时间:2025-05-10 10:26:03  作者:云和松阳
  辛夷每日外出,身上的料子昂贵,虽无制式,但腰间佩的是代表宗亲的玉佩,挂的是御前侍卫的章。
  还真有人这么不长眼,打了别的主意。
  旁边啃小鱼干的辛夷:。
  奇怪!猫是不是真的生病了,怎么一会儿觉着冷一会儿觉得热的。
 
 
第86章
  辛夷移开嘴巴, 猫生病了不喜欢吃东西。
  他很不舍的地看看手里的鱼干,吧唧张开血盆大口,一口咬掉了半个小鱼头。
  辛夷再吃一口再生病!
  一旁, 谷梁泽明把他几个小爪印裁了下来, 辛夷凑过去看看:“你好变态哦。

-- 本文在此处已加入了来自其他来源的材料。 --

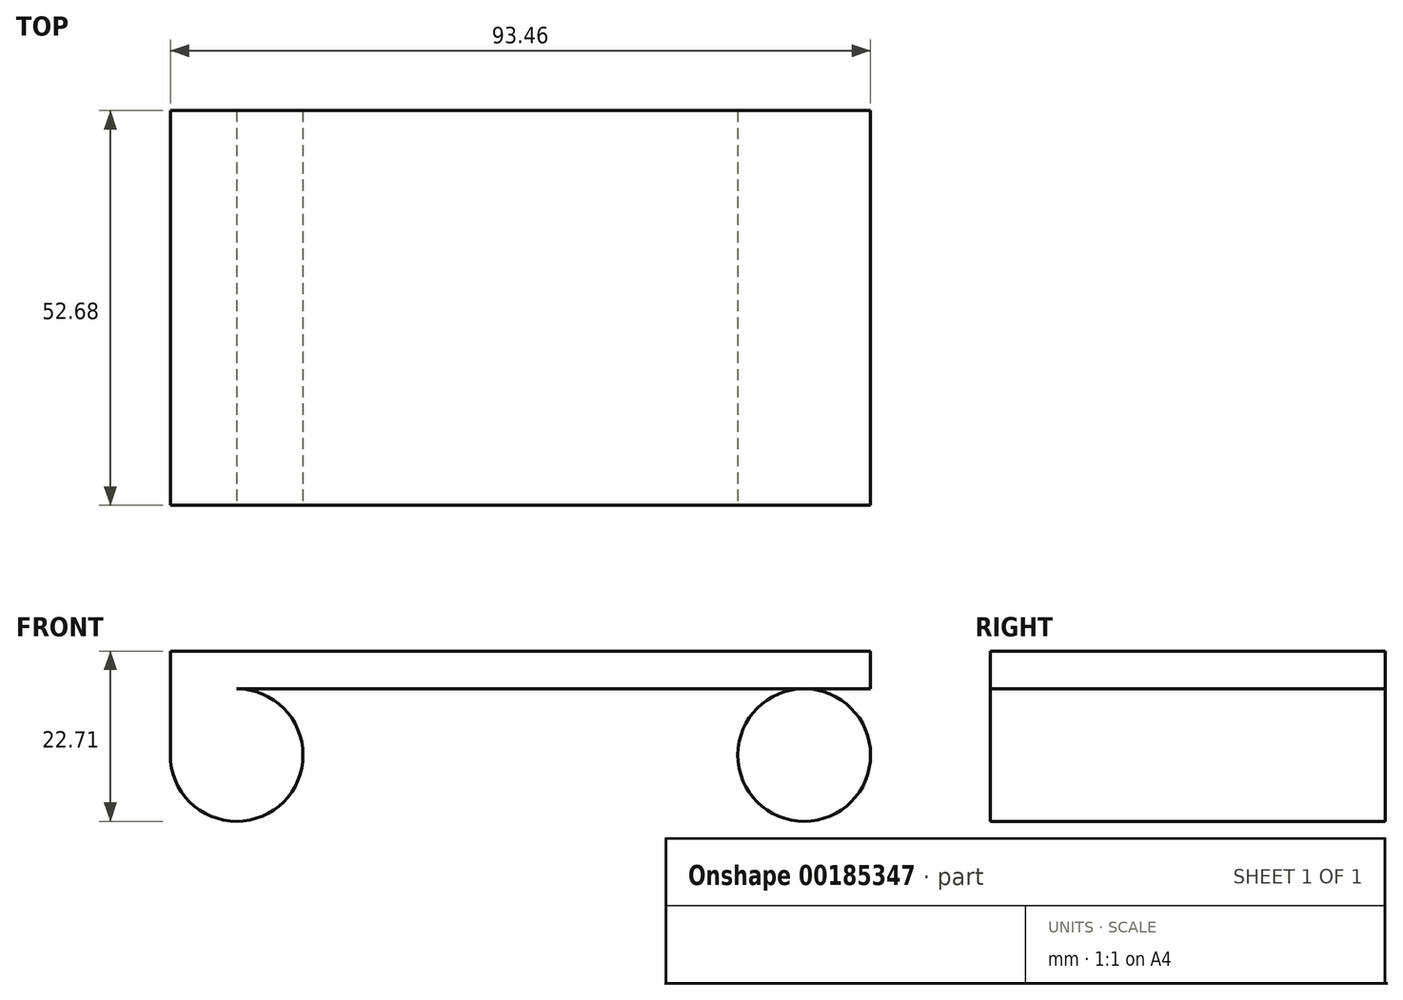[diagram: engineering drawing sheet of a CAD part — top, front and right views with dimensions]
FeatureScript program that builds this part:
annotation { "Feature Type Name" : "Feature", "Feature Type Description" : "" }
export const myFeature = defineFeature(function(context is Context, id is Id, definition is map)
    precondition{}
    {
        {
            var Q0;
            Q0=qCreatedBy(makeId("Top.planeOp"),FACE);
            var sketch = newSketch(context, id + "F0", { "sketchPlane" : qUnion([Q0])});
            skLineSegment(sketch, "E0.bottom", {"start": v(46.73, -26.34) * mm, "end": v(-46.73, -26.34) * mm});
            skLineSegment(sketch, "E0.top", {"start": v(46.73, 26.34) * mm, "end": v(-46.73, 26.34) * mm});
            skLineSegment(sketch, "E0.left", {"start": v(46.73, -26.34) * mm, "end": v(46.73, 26.34) * mm});
            skLineSegment(sketch, "E0.right", {"start": v(-46.73, -26.34) * mm, "end": v(-46.73, 26.34) * mm});
            skPoint(sketch, "E0.middle", {"position": v(0, 0) * mm});
            skSolve(sketch);
        }
        {
            var Q0;
            Q0=makeQuery(id+"F0.imprint","IMPRINT",FACE,{"disambiguationData":[TD([[makeQuery(id+"F0.imprint","IMPRINT",EDGE,{"derivedFrom":sQuery(id+"F0.wireOp",EDGE,"E0.bottom")}),-1.0]])]});
            extrude(context, id + "F1", {"entities" : qUnion([Q0]), "depth" : 5 * mm, "offsetDistance" : 25 * mm});
        }
        {
            var Q0;
            Q0=makeQuery(id+"F1.opExtrude","SWEPT_FACE",FACE,{"disambiguationData":[OSD([sQuery(id+"F0.wireOp",EDGE,"E0.bottom")])]});
            var sketch = newSketch(context, id + "F2", { "sketchPlane" : qUnion([Q0])});
            skCircle(sketch, "E1", {"center": v(-37.87, -8.86) * mm, "radius": 8.86 * mm});
            skLineSegment(sketch, "E2", {"start": v(-46.73, 0) * mm, "end": v(-46.73, -26.41) * mm});
            skLineSegment(sketch, "E3", {"start": v(0, 0) * mm, "end": v(0, -26.7) * mm});
            skCircle(sketch, "E4.MirrorC", {"center": v(37.87, -8.86) * mm, "radius": 8.86 * mm});
            skLineSegment(sketch, "E5.MirrorCS", {"start": v(46.73, 0) * mm, "end": v(46.73, -26.41) * mm});
            skSolve(sketch);
        }
        {
            var Q0;
            {var subQ0=sQuery(id+"F2.wireOp",EDGE,"E1");var subQ1=makeQuery(id+"F2.imprint","INTERSECT",VERTEX,{"derivedFrom":[subQ0,sQuery(id+"F2.wireOp",EDGE,"E2")]});Q0=makeQuery(id+"FUMatKnndqB00uI_1.imprint","IMPRINT",FACE,{"disambiguationData":[TD([[makeQuery(id+"FUMatKnndqB00uI_1.imprint","IMPRINT",EDGE,{"derivedFrom":makeQuery(id+"F2.imprint","IMPRINT",EDGE,{"disambiguationData":[TD([[subQ1,1.0]])],"derivedFrom":subQ0})}),1.0]])]});}
            var Q1;
            {var subQ0=sQuery(id+"F2.wireOp",EDGE,"E2");var subQ1=sQuery(id+"F2.wireOp",EDGE,"E1");var subQ2=makeQuery(id+"F2.imprint","INTERSECT",VERTEX,{"derivedFrom":[subQ1,subQ0]});Q1=makeQuery(id+"F2.imprint","IMPRINT",FACE,{"disambiguationData":[TD([[makeQuery(id+"F2.imprint","IMPRINT",EDGE,{"disambiguationData":[TD([[subQ2,1.0]])],"derivedFrom":subQ1}),-1.0]])]});}
            var Q2;
            {var subQ0=sQuery(id+"F2.wireOp",EDGE,"E4.MirrorC");var subQ1=makeQuery(id+"F2.imprint","INTERSECT",VERTEX,{"derivedFrom":[subQ0,sQuery(id+"F2.wireOp",EDGE,"E5.MirrorCS")]});Q2=makeQuery(id+"F2.imprint","IMPRINT",FACE,{"disambiguationData":[TD([[makeQuery(id+"F2.imprint","IMPRINT",EDGE,{"disambiguationData":[TD([[subQ1,1.0]])],"derivedFrom":subQ0}),-1.0]])]});}
            var Q3;
            {var subQ0=sQuery(id+"F2.wireOp",EDGE,"E1");var subQ1=makeQuery(id+"F2.imprint","INTERSECT",VERTEX,{"derivedFrom":[subQ0,sQuery(id+"F2.wireOp",EDGE,"E2")]});Q3=makeQuery(id+"F2.imprint","IMPRINT",FACE,{"disambiguationData":[TD([[makeQuery(id+"F2.imprint","IMPRINT",EDGE,{"disambiguationData":[TD([[subQ1,1.0]])],"derivedFrom":subQ0}),1.0]])]});}
            var Q4;
            {var subQ0=sQuery(id+"F2.wireOp",EDGE,"E5.MirrorCS");var subQ1=sQuery(id+"F2.wireOp",EDGE,"E4.MirrorC");var subQ2=makeQuery(id+"F2.imprint","INTERSECT",VERTEX,{"derivedFrom":[subQ1,subQ0]});Q4=makeQuery(id+"F2.imprint","IMPRINT",FACE,{"disambiguationData":[TD([[makeQuery(id+"F2.imprint","IMPRINT",EDGE,{"disambiguationData":[TD([[subQ2,1.0]])],"derivedFrom":subQ1}),1.0]])]});}
            var Q5;
            Q5=makeQuery(id+"F1.opExtrude","SWEPT_FACE",FACE,{"disambiguationData":[OSD([sQuery(id+"F0.wireOp",EDGE,"E0.top")])]});
            extrude(context, id + "F3", {"entities" : qUnion([Q0, Q1, Q2, Q3, Q4]), "operationType" : NewBodyOperationType.ADD, "endBound" : BoundingType.UP_TO_SURFACE, "oppositeDirection" : true, "depth" : 25 * mm, "endBoundEntityFace" : qUnion([Q5]), "offsetDistance" : 25 * mm});
        }
    });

”
  辛夷的嘴巴有一点油, 谷梁泽明捏着他的下巴晃了晃,轻声说:“听不清,说的什么?一股炸鱼味儿。”
  他边说, 边把纸折好, 收进了口袋里,辛夷撇撇嘴巴, 人明明是在假装听不清。
  他坐着坐着就坐到谷梁泽明大腿上去了,脑袋拱着谷梁泽明下巴, 和他小声炫耀:“昨天晚上有人还想要逮辛夷,被辛夷打回去了!”
  猫显然是没记性的东西,又或者是因为大胆,竟又说起昨晚的事情。
  谷梁泽明被他拱得抬起抬头, 闻言轻轻地“嗯?”了声,原本正搭在猫后颈的手指扣紧了:“捉你?”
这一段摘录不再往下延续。